Полночный свет, где мается звезда, глухие шторы затворяют окна, как будто мои прошлые года зовут туда, где я играл еще ребенком, старые стихи на клочках бумаги, и кому они нужны, неизвестно, я шевелю эти рваные клочки в карманах, как будто от них что-то зависит в моей странной и непонятной жизни, мой сосед по камере одним взмахом руки издает мощный гул сливного бачка, а я вздрагиваю, как муха, которую только что пришпилили к гербарию острой булавкой, и так застываю надолго, будто навеки, я понимаю, что из-за смерти Геры мое тело будет вздрагивать от любого шороха, а мои нервы, как стальные тросы большого корабля, будут натягиваться постоянно, как во время бури, в предвкушении сняться с якоря, и вообще я уже что-то выдумываю, а что – понять никак не могу, может, именно из-за этого я с таким страхом вглядываюсь в лицо хмурого соседа, как будто я боюсь его уже давно, а он это чувствует и тоже меня начинает бояться, и никто из нас не знает, как высказать друг другу свое чувство, чтобы снять тяжесть и с без того непомерной души, я просто хочу узнать, какого черта он на меня так долго смотрит и молчит, неужели ему, как и мне, не тошно от этого молчания и царящей здесь в полумраке неизвестности…

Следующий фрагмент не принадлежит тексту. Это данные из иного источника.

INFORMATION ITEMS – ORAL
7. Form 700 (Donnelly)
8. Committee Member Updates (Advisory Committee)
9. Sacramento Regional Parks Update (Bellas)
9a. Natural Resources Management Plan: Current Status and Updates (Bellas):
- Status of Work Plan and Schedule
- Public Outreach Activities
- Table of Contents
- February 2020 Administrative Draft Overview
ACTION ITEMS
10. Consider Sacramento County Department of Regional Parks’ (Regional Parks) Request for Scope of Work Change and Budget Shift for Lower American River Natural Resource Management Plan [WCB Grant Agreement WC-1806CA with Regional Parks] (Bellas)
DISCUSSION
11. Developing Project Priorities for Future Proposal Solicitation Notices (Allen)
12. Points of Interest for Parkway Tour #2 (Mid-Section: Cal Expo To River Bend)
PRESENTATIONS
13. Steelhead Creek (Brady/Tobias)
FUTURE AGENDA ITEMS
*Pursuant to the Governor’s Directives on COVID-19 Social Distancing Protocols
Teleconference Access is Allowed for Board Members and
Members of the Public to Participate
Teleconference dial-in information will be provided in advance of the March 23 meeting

Так проходит час, а может, два, и мы наконец начинаем разговаривать, причем это заостренное чувство щемящего одиночества заставляет нас говорить одновременно, и мы говорим так, будто освобождаемся навсегда от невидимых пут, а потом смеемся и обнимаем друг друга, пожимая друг другу руки, мы как бы отдаем уже заранее часть самих себя, и это деление на атомы чувств соединяет нас как двух родных братьев, а потом Семен просит меня послушать его историю, и я слушаю его, уже представляя себя не собой, а Семеном…

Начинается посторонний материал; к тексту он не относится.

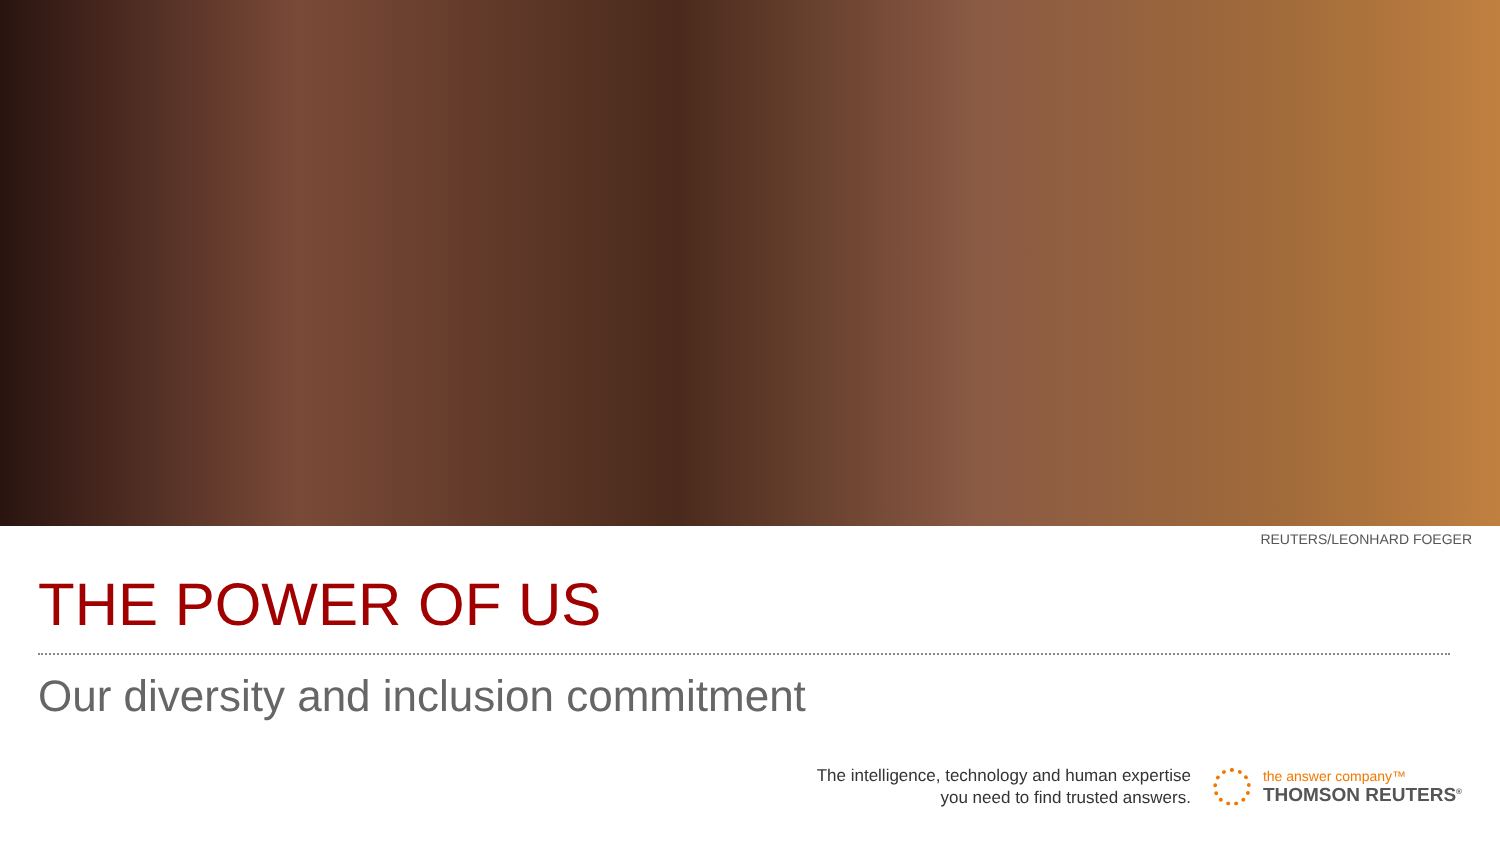REUTERS/LEONHARD FOEGER
THE POWER OF US
Our diversity and inclusion commitment
The intelligence, technology and human expertise
you need to find trusted answers.
the answer company™
THOMSON REUTERS<sup>®</sup>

Это как глубокая иллюзия, в которой ты обретаешь любое обличье или просто навязчивый образ, ты уже живешь и дышишь его чувствами, его мыслями и двигаешься по невидимым лабиринтам загадочного разума, и в тебе просыпается такое странное желание, как только однажды, у самых несчастных людей…

Оказывается, Семен бросался пьяным под самосвал, но это была уже развязка его истории. «Все началось с того злополучного дня, когда у нас с женой не было денег, но мы все равно пошли в магазин, и в отделе женского трикотажа она взяла сразу три кофты и зашла в примерочную, а я (он же Семен) зашел следом, без каких-либо объяснений она тут же кинула вешалку за трюмо, а кофточку положила в сумочку и вышла из примерочной как ни в чем не бывало, а я вышел тоже, в этот момент я клял ее самыми последними словами, ибо моя карьера юриста могла оборваться уже на фазе обучения, и тут я не выдержал и подбежал к ней, и на глазах изумленной продавщицы вырвал из рук жены сумочку, вытащил из нее ту самую дорогую кофточку, сходил обратно в примерочную, вытащил из-за трюмо вешалку и повесил ее обратно на место…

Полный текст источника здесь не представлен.